Im Frühsommer haben angeblich bereits eine Million Pariser der Stadt den Rücken gekehrt. Aus den USA hört man, dass zwei von fünf Stadtbewohnern ihre Metropole verlassen wollen. Und mehr als die Hälfte der Londoner Angestellten könnten ihren Job auch im Homeoffice erledigen, heißt es in einer aktuellen Studie. Wenn das auch nur 20 Prozent aller Bürobeschäftigten täten, schätzt die OECD, würden 128 Millionen Menschen kein Vollzeitbüro mehr benötigen.
Keine gute Nachricht für die Städte
Für die Städte ist das keine gute Nachricht. Was tun mit dem freiwerdenden Platz? Die Büromieten würden sinken, vor allem für die verglasten Angestellten-Container, die für nichts anderes geeigneten Hochhäuser - zumal, wenn anhaltende Angst vor Corona dazu führt, dass Angestellte nicht mehr in Fahrstühle steigen wollen. Für die Gastronomie, die von Geschäftsessen lebt, wäre das eine weitere schlechte Nachricht. Auch der Nahverkehr würde sich nicht mehr rentieren. Die Digitalisierung vermindert die Rolle der Metropolen als Begegnungsstätte, als Ort von Kreativität und Produktivität.
Manch ein Zukunftsprophet sieht in seiner Glaskugel den Niedergang der Städte voraus, wie wir es vor 30, 40 Jahren bereits einmal erlebt haben - als von bürgerlicher Öffentlichkeit entkernter Leerraum, in denen nur noch die drei A anzutreffen sind - Alte, Arme und Ausländer.
Standortvorteile fürs Land
Was aber hätte die Provinz vom Ansturm stadtmüder Menschen? Eine Aufwertung, gewiss. Mit einem Mal hat das Land Standortvorteile. Das bekäme mancher Region nur zu gut: In Italien fordern Stadtplaner und Anthropologen die Politiker auf, Menschen zu ermutigen, in die Dörfer zu ziehen - Tausende davon stehen leer und warten auf ihre Wiederbelebung.

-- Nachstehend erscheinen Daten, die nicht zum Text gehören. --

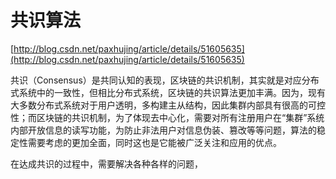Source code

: # 共识算法

[http://blog.csdn.net/paxhujing/article/details/51605635](http://blog.csdn.net/paxhujing/article/details/51605635)

共识（Consensus）是共同认知的表现，区块链的共识机制，其实就是对应分布式系统中的一致性，但相比分布式系统，区块链的共识算法更加丰满。因为，现有大多数分布式系统对于用户透明，多构建主从结构，因此集群内部具有很高的可控性；而区块链的共识机制，为了体现去中心化，需要对所有注册用户在“集群”系统内部开放信息的读写功能，为防止非法用户对信息伪装、篡改等等问题，算法的稳定性需要考虑的更加全面，同时这也是它能被广泛关注和应用的优点。

在达成共识的过程中，需要解决各种各样的问题，

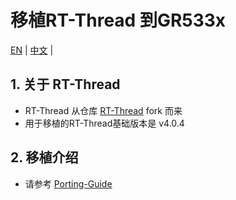 # 移植RT-Thread 到GR533x 



[EN](README.md) |  [中文](README_zh.md) |



## 1. 关于 RT-Thread

- RT-Thread 从仓库  [RT-Thread](https://github.com/RT-Thread/rt-thread) fork 而来
- 用于移植的RT-Thread基础版本是 v4.0.4



## 2. 移植介绍

- 请参考 [Porting-Guide](../../wiki/Porting-Guide)

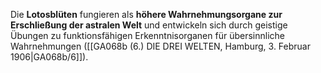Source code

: 
Die **Lotosblüten** fungieren als **höhere Wahrnehmungsorgane zur Erschließung der astralen Welt** und entwickeln sich durch geistige Übungen zu funktionsfähigen Erkenntnisorganen für übersinnliche Wahrnehmungen ([[GA068b (6.) DIE DREI WELTEN, Hamburg, 3. Februar 1906|GA068b/6]]).
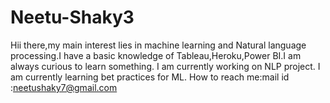 # Neetu-Shaky3
Hii there,my main interest lies in machine learning and Natural language processing.I have a basic knowledge of Tableau,Heroku,Power BI.I am always curious to learn something.
I am currently working on NLP project.
I am currently learning bet practices for ML.
How to reach me:mail id :neetushaky7@gmail.com
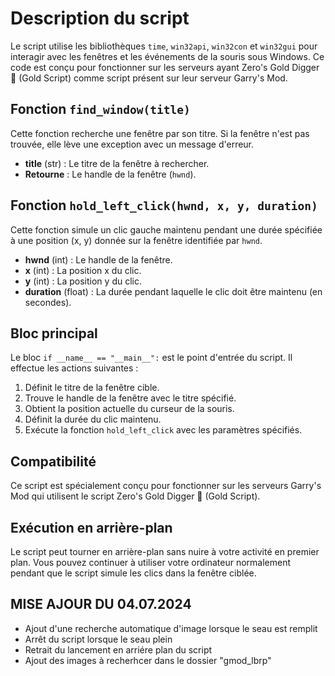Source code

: # Description du script

Le script utilise les bibliothèques `time`, `win32api`, `win32con` et `win32gui` pour interagir avec les fenêtres et les événements de la souris sous Windows. Ce code est conçu pour fonctionner sur les serveurs ayant Zero's Gold Digger 🐔 (Gold Script) comme script présent sur leur serveur Garry's Mod.

## Fonction `find_window(title)`

Cette fonction recherche une fenêtre par son titre. Si la fenêtre n'est pas trouvée, elle lève une exception avec un message d'erreur.

- **title** (str) : Le titre de la fenêtre à rechercher.
- **Retourne** : Le handle de la fenêtre (`hwnd`).

## Fonction `hold_left_click(hwnd, x, y, duration)`

Cette fonction simule un clic gauche maintenu pendant une durée spécifiée à une position (x, y) donnée sur la fenêtre identifiée par `hwnd`.

- **hwnd** (int) : Le handle de la fenêtre.
- **x** (int) : La position x du clic.
- **y** (int) : La position y du clic.
- **duration** (float) : La durée pendant laquelle le clic doit être maintenu (en secondes).

## Bloc principal

Le bloc `if __name__ == "__main__":` est le point d'entrée du script. Il effectue les actions suivantes :

1. Définit le titre de la fenêtre cible.
2. Trouve le handle de la fenêtre avec le titre spécifié.
3. Obtient la position actuelle du curseur de la souris.
4. Définit la durée du clic maintenu.
5. Exécute la fonction `hold_left_click` avec les paramètres spécifiés.

## Compatibilité

Ce script est spécialement conçu pour fonctionner sur les serveurs Garry's Mod qui utilisent le script Zero's Gold Digger 🐔 (Gold Script).

## Exécution en arrière-plan

Le script peut tourner en arrière-plan sans nuire à votre activité en premier plan. Vous pouvez continuer à utiliser votre ordinateur normalement pendant que le script simule les clics dans la fenêtre ciblée.

## MISE AJOUR DU 04.07.2024

- Ajout d'une recherche automatique d'image lorsque le seau est remplit
- Arrêt du script lorsque le seau plein
- Retrait du lancement en arriére plan du script
- Ajout des images à recherhcer dans le dossier "gmod_lbrp"
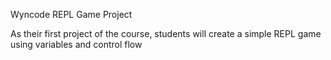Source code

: Wyncode REPL Game Project

As their first project of the course, students will create a simple REPL game using variables and control flow
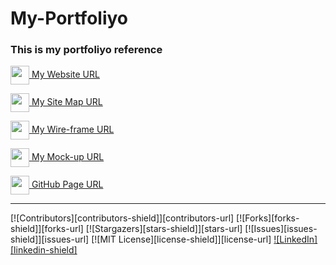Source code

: # My-Portfoliyo

<h3 align="left">This is my portfoliyo reference</h3>
<p align="left">
   <a href="http://ashenhansaka.epizy.com/" target="blank"><img align="center" src="https://github.com/hansakagaa/My-Portfoliyo/blob/master/assets/images/favicon.png" height="30" width="30" />  </a> <a href="http://ashenhansaka.epizy.com/" target="blank" > My Website URL </a><br>
  
  <a href="https://www.gloomaps.com" target="blank"><img align="center" src="https://www.gloomaps.com/favicon.ico" height="30" width="30" />  </a> <a href="https://www.gloomaps.com/FhHQZ6RQ2l" target="blank" > My Site Map URL </a><br>
  
  <a href="https://wireframe.cc" target="blank"><img align="center" src="https://wireframe.cc/favicon.ico" height="30" width="30" />  </a> <a href="https://wireframe.cc/ceHFJW" target="blank" > My Wire-frame URL </a><br>
  
  <a href="https://www.figma.com" target="blank"><img align="center" src="https://www.vectorlogo.zone/logos/figma/figma-icon.svg" height="30" width="30" />  </a> <a href="https://www.figma.com/file/7vT31AKkYoYE7eh696Ak08/My-profile?node-id=143%3A9" target="blank" > My Mock-up URL </a><br>
  
  <a href="https://www.github.com" target="blank"><img align="center" src="https://www.github.com/favicon.ico" height="30" width="30" />  </a> <a href="https://github.com/hansakagaa/My-Portfoliyo" target="blank" > GitHub Page URL </a><br>
  
</p>

---
[![Contributors][contributors-shield]][contributors-url]
[![Forks][forks-shield]][forks-url]
[![Stargazers][stars-shield]][stars-url]
[![Issues][issues-shield]][issues-url]
[![MIT License][license-shield]][license-url]
[![LinkedIn][linkedin-shield]](https://www.linkedin.com/in/akila-dhambure-liyanage-034162173/)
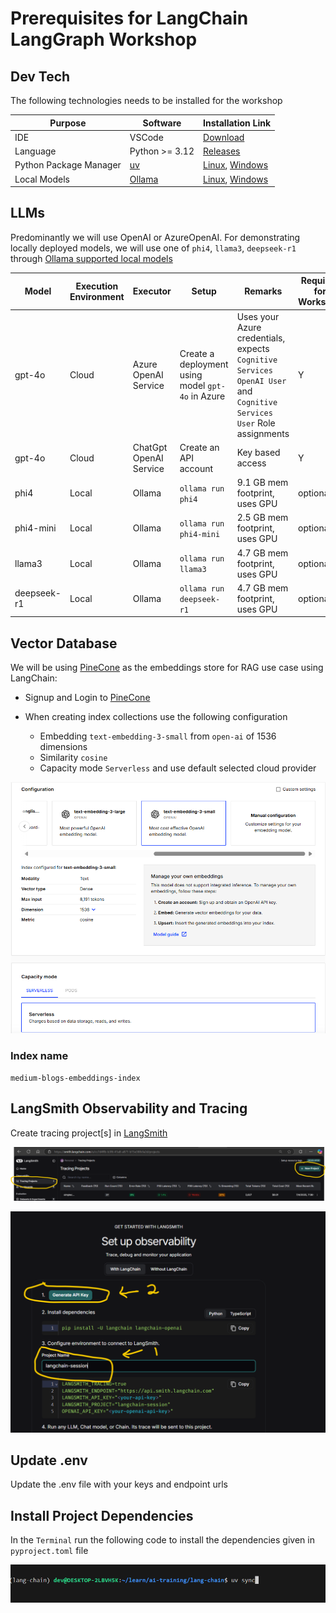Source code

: # Prerequisites for LangChain LangGraph Workshop

## Dev Tech

The following technologies needs to be installed for the workshop

| Purpose | Software | Installation Link |
| --- | --- | --- |
| IDE | VSCode | [Download](https://code.visualstudio.com/download) |
| Language | Python >= 3.12 | [Releases](https://www.python.org/downloads/) |
| Python Package Manager | [uv](https://docs.astral.sh/uv/) | [Linux](https://docs.astral.sh/uv/getting-started/installation/#__tabbed_1_1), [Windows](https://docs.astral.sh/uv/getting-started/installation/#__tabbed_1_2)  |
| Local Models | [Ollama](https://ollama.com/) | [Linux](https://ollama.com/download/linux), [Windows](https://ollama.com/download/OllamaSetup.exe) |

## LLMs

Predominantly we will use OpenAI or AzureOpenAI. For demonstrating locally deployed models, we will use one of `phi4`, `llama3`, `deepseek-r1` through [Ollama supported local models](https://ollama.com/search)

| Model | Execution Environment | Executor | Setup | Remarks | Required for Workshop |
| --- | --- | --- | --- | --- | --- |
| gpt-4o | Cloud | Azure OpenAI Service | Create a deployment using model `gpt-4o` in Azure | Uses your Azure credentials, expects `Cognitive Services OpenAI User` and `Cognitive Services User` Role assignments | Y |
| gpt-4o | Cloud | ChatGpt OpenAI Service | Create an API account  | Key based access | Y |
| phi4 | Local | Ollama | `ollama run phi4` | 9.1 GB mem footprint, uses GPU | optional |
| phi4-mini | Local | Ollama | `ollama run phi4-mini`  | 2.5 GB mem footprint, uses GPU | optional |
| llama3 | Local | Ollama | `ollama run llama3`  | 4.7 GB mem footprint, uses GPU | optional |
| deepseek-r1 | Local | Ollama | `ollama run deepseek-r1`  | 4.7 GB mem footprint, uses GPU | optional |

## Vector Database

We will be using [PineCone](https://www.pinecone.io/) as the embeddings store for RAG use case using LangChain:

- Signup and Login to [PineCone](https://www.pinecone.io/)
- When creating index collections use the following configuration

  - Embedding `text-embedding-3-small` from `open-ai` of 1536 dimensions
  - Similarity `cosine`
  - Capacity mode `Serverless` and use default selected cloud provider

![Local Image](_assets/PineConeConfig.png)

### Index name

    medium-blogs-embeddings-index

## LangSmith Observability and Tracing

Create tracing project[s] in [LangSmith](https://smith.langchain.com/)

![Local Image](_assets/LangSmith1.png)

![Local Image](_assets/tracingproject.png)

## Update .env

Update the .env file with your keys and endpoint urls

## Install Project Dependencies

In the `Terminal` run the following code to install the dependencies given in `pyproject.toml` file

![Local Image](_assets/uvsync.png)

Wie aber würde sich das Land durch die Neuankömmlinge verändern? Der Tante-Emma-Laden ist längst verschwunden. Wer auf dem Land lebt, braucht für den nötigen Einkauf ein Auto. Der das Fahrrad bevorzugende Stadtmensch aber würde auch jetzt auf das Auto verzichten wollen und damit dem Onlinehandel zu höchster Blüte verhelfen. Schon heute gibt es auch im kleinsten Dorf einen regen Verkehr der Kurierdienste. Da geht noch mehr.
Vor dem neuen Normal steht das alte Normal
Und da das grüne Gewissen das Regionale bevorzugt: Eier gibt es dann von persönlich bekannten glücklichen Hühnern, Brot aus dem Backhaus und die Kneipe ist der benachbarten Landbrauerei angeschlossen. Während sich in den Städten ein wachsendes Konfliktpotenzial sammelt, Normalverdiener sich die Mieten kaum noch leisten können, Parks und öffentliche Plätze von Drogendealern oder Party-Randalierern besetzt werden, scheint es gut möglich, dass auf dem Land eine neue Mischung entsteht, die lebenswert sein könnte. Sofern man dort nicht nach der Idylle sucht.
Es kann aber auch alles ganz anders ausgehen. Vor dem neuen Normal steht das alte Normal. Warten wir also ab.